■ Instruction ■
Copy all records verbatim, images excluded.

☆ ☆ ☆ ☆ ☆ ☆ ☆

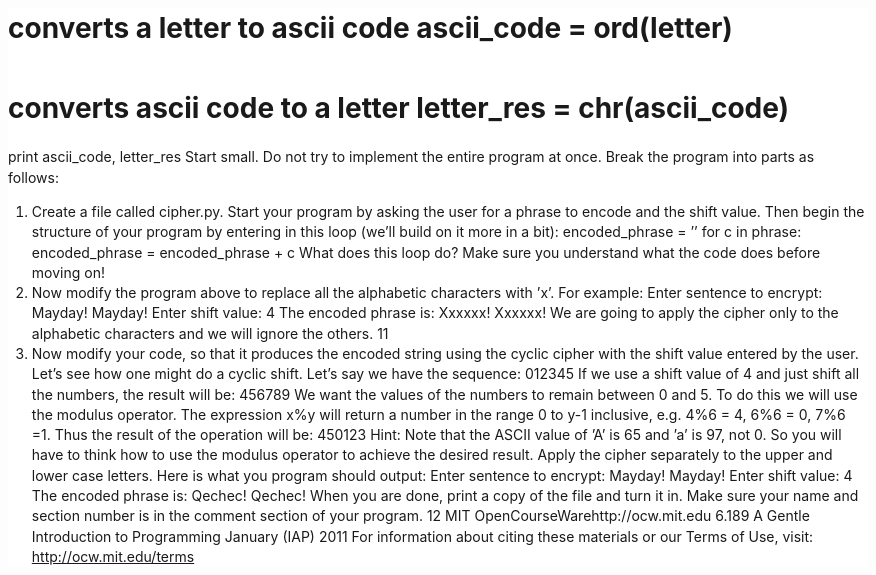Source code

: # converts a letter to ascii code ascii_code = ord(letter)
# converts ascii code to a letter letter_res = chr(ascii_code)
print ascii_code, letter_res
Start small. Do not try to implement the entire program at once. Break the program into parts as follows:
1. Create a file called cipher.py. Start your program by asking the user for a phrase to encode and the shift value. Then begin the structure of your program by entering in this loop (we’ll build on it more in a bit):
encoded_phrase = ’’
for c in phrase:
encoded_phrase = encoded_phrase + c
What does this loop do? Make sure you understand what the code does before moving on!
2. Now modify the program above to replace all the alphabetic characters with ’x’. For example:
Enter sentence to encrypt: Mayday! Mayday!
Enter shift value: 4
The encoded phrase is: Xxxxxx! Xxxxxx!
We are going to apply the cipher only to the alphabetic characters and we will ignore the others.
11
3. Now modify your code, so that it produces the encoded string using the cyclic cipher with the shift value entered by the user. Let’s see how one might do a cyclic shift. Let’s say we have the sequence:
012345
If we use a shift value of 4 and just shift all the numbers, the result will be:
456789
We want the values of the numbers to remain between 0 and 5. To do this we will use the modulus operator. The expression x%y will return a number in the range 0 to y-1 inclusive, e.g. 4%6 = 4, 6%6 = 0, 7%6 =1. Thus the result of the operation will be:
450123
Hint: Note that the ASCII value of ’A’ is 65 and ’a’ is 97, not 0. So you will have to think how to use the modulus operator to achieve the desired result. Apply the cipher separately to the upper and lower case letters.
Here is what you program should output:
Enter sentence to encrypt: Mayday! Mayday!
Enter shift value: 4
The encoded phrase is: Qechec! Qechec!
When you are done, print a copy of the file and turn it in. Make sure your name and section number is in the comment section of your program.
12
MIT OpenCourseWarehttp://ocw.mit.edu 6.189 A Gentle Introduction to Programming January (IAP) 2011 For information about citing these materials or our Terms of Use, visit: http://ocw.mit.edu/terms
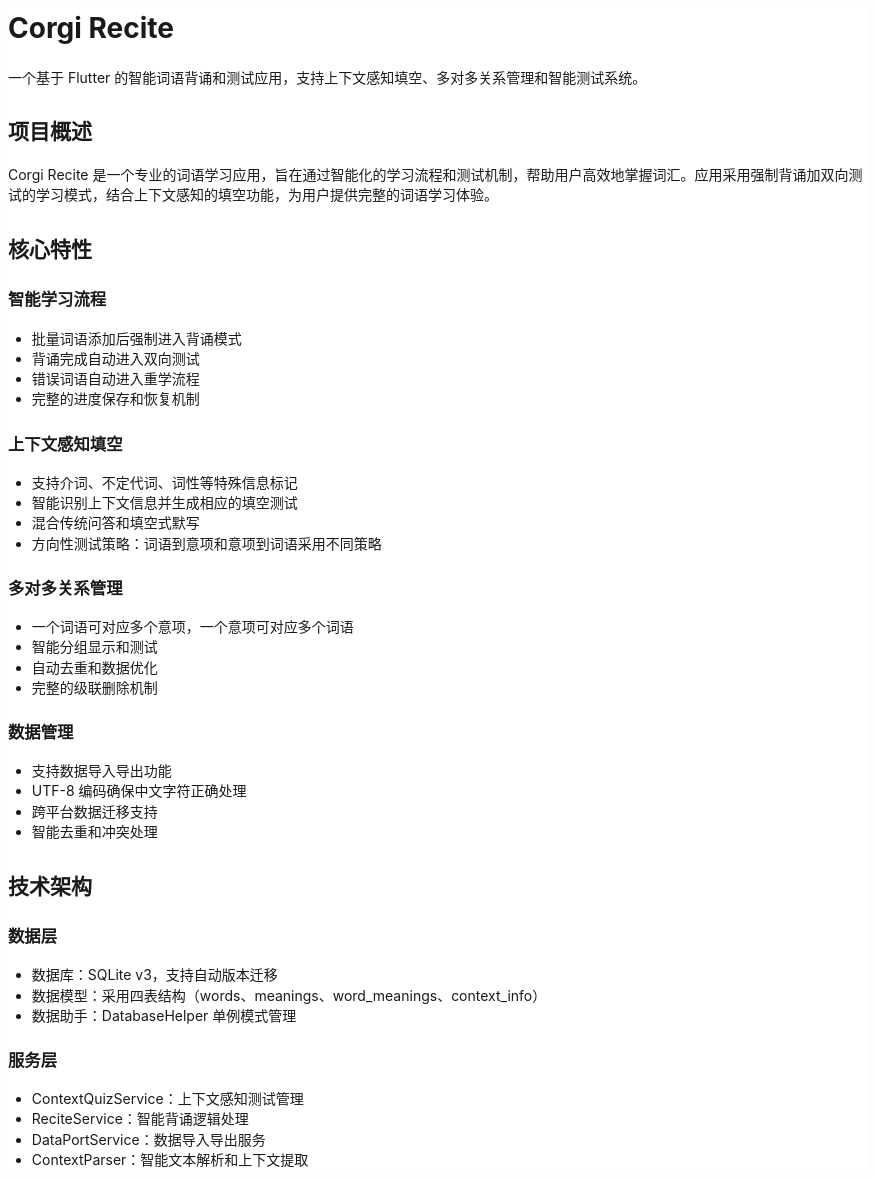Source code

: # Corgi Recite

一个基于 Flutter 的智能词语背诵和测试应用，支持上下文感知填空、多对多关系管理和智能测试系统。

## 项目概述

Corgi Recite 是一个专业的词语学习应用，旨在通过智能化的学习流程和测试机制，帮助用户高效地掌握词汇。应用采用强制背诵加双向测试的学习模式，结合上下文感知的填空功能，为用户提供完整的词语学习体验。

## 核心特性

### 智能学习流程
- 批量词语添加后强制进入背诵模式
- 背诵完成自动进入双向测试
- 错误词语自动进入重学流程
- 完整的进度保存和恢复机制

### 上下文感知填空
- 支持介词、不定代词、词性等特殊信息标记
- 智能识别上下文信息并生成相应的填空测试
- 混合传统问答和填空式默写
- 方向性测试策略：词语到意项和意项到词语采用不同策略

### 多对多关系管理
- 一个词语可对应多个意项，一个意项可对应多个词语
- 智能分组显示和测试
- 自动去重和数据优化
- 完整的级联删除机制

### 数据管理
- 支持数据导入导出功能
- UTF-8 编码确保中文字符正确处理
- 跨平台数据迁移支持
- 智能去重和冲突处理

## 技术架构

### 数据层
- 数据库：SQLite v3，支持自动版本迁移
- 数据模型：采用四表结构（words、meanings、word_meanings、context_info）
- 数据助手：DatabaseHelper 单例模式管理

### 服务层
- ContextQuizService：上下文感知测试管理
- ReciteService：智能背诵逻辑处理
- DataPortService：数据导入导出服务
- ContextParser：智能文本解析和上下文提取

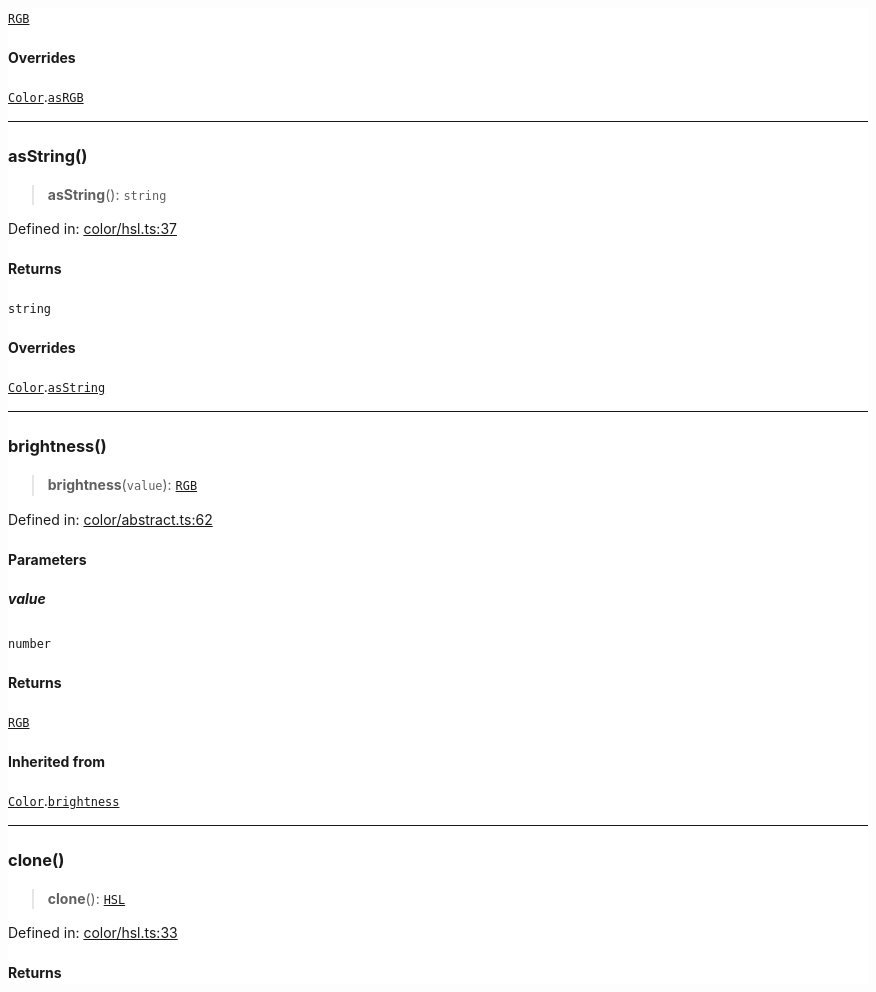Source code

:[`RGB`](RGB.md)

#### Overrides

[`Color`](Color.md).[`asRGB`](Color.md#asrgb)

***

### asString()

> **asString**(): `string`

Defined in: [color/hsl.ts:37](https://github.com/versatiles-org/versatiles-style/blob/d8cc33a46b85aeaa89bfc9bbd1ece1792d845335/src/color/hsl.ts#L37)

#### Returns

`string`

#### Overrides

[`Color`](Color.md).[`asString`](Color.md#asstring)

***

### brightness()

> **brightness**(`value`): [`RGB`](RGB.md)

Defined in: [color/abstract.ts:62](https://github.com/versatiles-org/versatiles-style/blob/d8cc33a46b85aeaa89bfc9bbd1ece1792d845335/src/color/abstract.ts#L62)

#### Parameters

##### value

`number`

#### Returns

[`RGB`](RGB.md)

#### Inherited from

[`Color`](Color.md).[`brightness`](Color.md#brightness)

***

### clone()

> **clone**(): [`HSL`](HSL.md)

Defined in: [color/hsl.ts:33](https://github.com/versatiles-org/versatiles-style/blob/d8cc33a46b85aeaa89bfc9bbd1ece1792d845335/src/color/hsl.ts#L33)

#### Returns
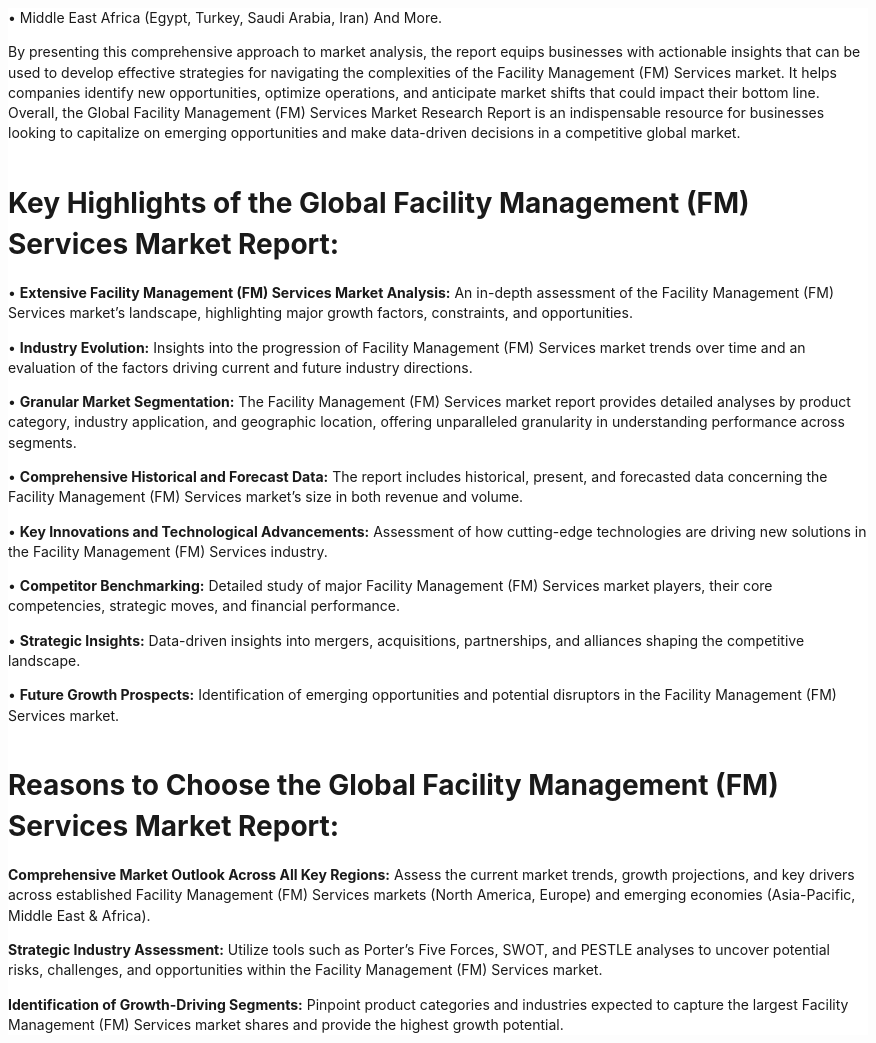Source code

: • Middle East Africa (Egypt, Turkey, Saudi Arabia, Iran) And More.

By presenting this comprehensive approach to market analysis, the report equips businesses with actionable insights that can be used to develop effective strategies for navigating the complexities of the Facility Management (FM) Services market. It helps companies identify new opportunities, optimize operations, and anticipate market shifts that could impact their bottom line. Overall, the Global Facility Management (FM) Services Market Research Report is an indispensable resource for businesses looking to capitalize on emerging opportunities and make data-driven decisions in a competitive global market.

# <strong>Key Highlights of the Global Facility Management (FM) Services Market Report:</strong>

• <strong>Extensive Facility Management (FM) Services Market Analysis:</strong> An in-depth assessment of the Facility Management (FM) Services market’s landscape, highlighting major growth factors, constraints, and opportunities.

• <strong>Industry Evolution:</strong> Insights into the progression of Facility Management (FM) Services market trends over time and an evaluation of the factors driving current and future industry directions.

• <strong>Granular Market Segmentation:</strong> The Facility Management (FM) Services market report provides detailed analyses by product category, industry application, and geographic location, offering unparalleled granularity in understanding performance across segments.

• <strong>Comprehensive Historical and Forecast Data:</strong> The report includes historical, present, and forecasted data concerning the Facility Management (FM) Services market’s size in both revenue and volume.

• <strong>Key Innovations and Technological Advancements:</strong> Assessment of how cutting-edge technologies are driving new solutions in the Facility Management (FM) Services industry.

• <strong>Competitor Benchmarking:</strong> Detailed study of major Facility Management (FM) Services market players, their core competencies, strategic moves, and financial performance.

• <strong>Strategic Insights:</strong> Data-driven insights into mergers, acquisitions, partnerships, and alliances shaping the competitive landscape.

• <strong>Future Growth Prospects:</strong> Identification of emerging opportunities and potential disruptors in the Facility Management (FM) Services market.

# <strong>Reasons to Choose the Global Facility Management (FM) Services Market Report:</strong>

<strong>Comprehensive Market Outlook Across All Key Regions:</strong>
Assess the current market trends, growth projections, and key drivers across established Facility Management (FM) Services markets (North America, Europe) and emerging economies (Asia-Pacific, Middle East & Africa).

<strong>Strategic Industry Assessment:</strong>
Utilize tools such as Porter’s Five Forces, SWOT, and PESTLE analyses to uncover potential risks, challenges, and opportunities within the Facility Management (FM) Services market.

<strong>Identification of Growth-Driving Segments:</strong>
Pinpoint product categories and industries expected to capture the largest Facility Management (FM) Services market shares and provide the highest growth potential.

☆ ☆ ☆ ☆ ☆ ☆ ☆

■ Solution ■
Source code

: # converts a letter to ascii code ascii_code = ord(letter)
# converts ascii code to a letter letter_res = chr(ascii_code)
print ascii_code, letter_res
Start small. Do not try to implement the entire program at once. Break the program into parts as follows:
1. Create a file called cipher.py. Start your program by asking the user for a phrase to encode and the shift value. Then begin the structure of your program by entering in this loop (we’ll build on it more in a bit):
encoded_phrase = ’’
for c in phrase:
encoded_phrase = encoded_phrase + c
What does this loop do? Make sure you understand what the code does before moving on!
2. Now modify the program above to replace all the alphabetic characters with ’x’. For example:
Enter sentence to encrypt: Mayday! Mayday!
Enter shift value: 4
The encoded phrase is: Xxxxxx! Xxxxxx!
We are going to apply the cipher only to the alphabetic characters and we will ignore the others.
11
3. Now modify your code, so that it produces the encoded string using the cyclic cipher with the shift value entered by the user. Let’s see how one might do a cyclic shift. Let’s say we have the sequence:
012345
If we use a shift value of 4 and just shift all the numbers, the result will be:
456789
We want the values of the numbers to remain between 0 and 5. To do this we will use the modulus operator. The expression x%y will return a number in the range 0 to y-1 inclusive, e.g. 4%6 = 4, 6%6 = 0, 7%6 =1. Thus the result of the operation will be:
450123
Hint: Note that the ASCII value of ’A’ is 65 and ’a’ is 97, not 0. So you will have to think how to use the modulus operator to achieve the desired result. Apply the cipher separately to the upper and lower case letters.
Here is what you program should output:
Enter sentence to encrypt: Mayday! Mayday!
Enter shift value: 4
The encoded phrase is: Qechec! Qechec!
When you are done, print a copy of the file and turn it in. Make sure your name and section number is in the comment section of your program.
12
MIT OpenCourseWarehttp://ocw.mit.edu 6.189 A Gentle Introduction to Programming January (IAP) 2011 For information about citing these materials or our Terms of Use, visit: http://ocw.mit.edu/terms
Source code

: # Corgi Recite

一个基于 Flutter 的智能词语背诵和测试应用，支持上下文感知填空、多对多关系管理和智能测试系统。

## 项目概述

Corgi Recite 是一个专业的词语学习应用，旨在通过智能化的学习流程和测试机制，帮助用户高效地掌握词汇。应用采用强制背诵加双向测试的学习模式，结合上下文感知的填空功能，为用户提供完整的词语学习体验。

## 核心特性

### 智能学习流程
- 批量词语添加后强制进入背诵模式
- 背诵完成自动进入双向测试
- 错误词语自动进入重学流程
- 完整的进度保存和恢复机制

### 上下文感知填空
- 支持介词、不定代词、词性等特殊信息标记
- 智能识别上下文信息并生成相应的填空测试
- 混合传统问答和填空式默写
- 方向性测试策略：词语到意项和意项到词语采用不同策略

### 多对多关系管理
- 一个词语可对应多个意项，一个意项可对应多个词语
- 智能分组显示和测试
- 自动去重和数据优化
- 完整的级联删除机制

### 数据管理
- 支持数据导入导出功能
- UTF-8 编码确保中文字符正确处理
- 跨平台数据迁移支持
- 智能去重和冲突处理

## 技术架构

### 数据层
- 数据库：SQLite v3，支持自动版本迁移
- 数据模型：采用四表结构（words、meanings、word_meanings、context_info）
- 数据助手：DatabaseHelper 单例模式管理

### 服务层
- ContextQuizService：上下文感知测试管理
- ReciteService：智能背诵逻辑处理
- DataPortService：数据导入导出服务
- ContextParser：智能文本解析和上下文提取

Source code

:[`RGB`](RGB.md)

#### Overrides

[`Color`](Color.md).[`asRGB`](Color.md#asrgb)

***

### asString()

> **asString**(): `string`

Defined in: [color/hsl.ts:37](https://github.com/versatiles-org/versatiles-style/blob/d8cc33a46b85aeaa89bfc9bbd1ece1792d845335/src/color/hsl.ts#L37)

#### Returns

`string`

#### Overrides

[`Color`](Color.md).[`asString`](Color.md#asstring)

***

### brightness()

> **brightness**(`value`): [`RGB`](RGB.md)

Defined in: [color/abstract.ts:62](https://github.com/versatiles-org/versatiles-style/blob/d8cc33a46b85aeaa89bfc9bbd1ece1792d845335/src/color/abstract.ts#L62)

#### Parameters

##### value

`number`

#### Returns

[`RGB`](RGB.md)

#### Inherited from

[`Color`](Color.md).[`brightness`](Color.md#brightness)

***

### clone()

> **clone**(): [`HSL`](HSL.md)

Defined in: [color/hsl.ts:33](https://github.com/versatiles-org/versatiles-style/blob/d8cc33a46b85aeaa89bfc9bbd1ece1792d845335/src/color/hsl.ts#L33)

#### Returns
Source code

: • Middle East Africa (Egypt, Turkey, Saudi Arabia, Iran) And More.

By presenting this comprehensive approach to market analysis, the report equips businesses with actionable insights that can be used to develop effective strategies for navigating the complexities of the Facility Management (FM) Services market. It helps companies identify new opportunities, optimize operations, and anticipate market shifts that could impact their bottom line. Overall, the Global Facility Management (FM) Services Market Research Report is an indispensable resource for businesses looking to capitalize on emerging opportunities and make data-driven decisions in a competitive global market.

# <strong>Key Highlights of the Global Facility Management (FM) Services Market Report:</strong>

• <strong>Extensive Facility Management (FM) Services Market Analysis:</strong> An in-depth assessment of the Facility Management (FM) Services market’s landscape, highlighting major growth factors, constraints, and opportunities.

• <strong>Industry Evolution:</strong> Insights into the progression of Facility Management (FM) Services market trends over time and an evaluation of the factors driving current and future industry directions.

• <strong>Granular Market Segmentation:</strong> The Facility Management (FM) Services market report provides detailed analyses by product category, industry application, and geographic location, offering unparalleled granularity in understanding performance across segments.

• <strong>Comprehensive Historical and Forecast Data:</strong> The report includes historical, present, and forecasted data concerning the Facility Management (FM) Services market’s size in both revenue and volume.

• <strong>Key Innovations and Technological Advancements:</strong> Assessment of how cutting-edge technologies are driving new solutions in the Facility Management (FM) Services industry.

• <strong>Competitor Benchmarking:</strong> Detailed study of major Facility Management (FM) Services market players, their core competencies, strategic moves, and financial performance.

• <strong>Strategic Insights:</strong> Data-driven insights into mergers, acquisitions, partnerships, and alliances shaping the competitive landscape.

• <strong>Future Growth Prospects:</strong> Identification of emerging opportunities and potential disruptors in the Facility Management (FM) Services market.

# <strong>Reasons to Choose the Global Facility Management (FM) Services Market Report:</strong>

<strong>Comprehensive Market Outlook Across All Key Regions:</strong>
Assess the current market trends, growth projections, and key drivers across established Facility Management (FM) Services markets (North America, Europe) and emerging economies (Asia-Pacific, Middle East & Africa).

<strong>Strategic Industry Assessment:</strong>
Utilize tools such as Porter’s Five Forces, SWOT, and PESTLE analyses to uncover potential risks, challenges, and opportunities within the Facility Management (FM) Services market.

<strong>Identification of Growth-Driving Segments:</strong>
Pinpoint product categories and industries expected to capture the largest Facility Management (FM) Services market shares and provide the highest growth potential.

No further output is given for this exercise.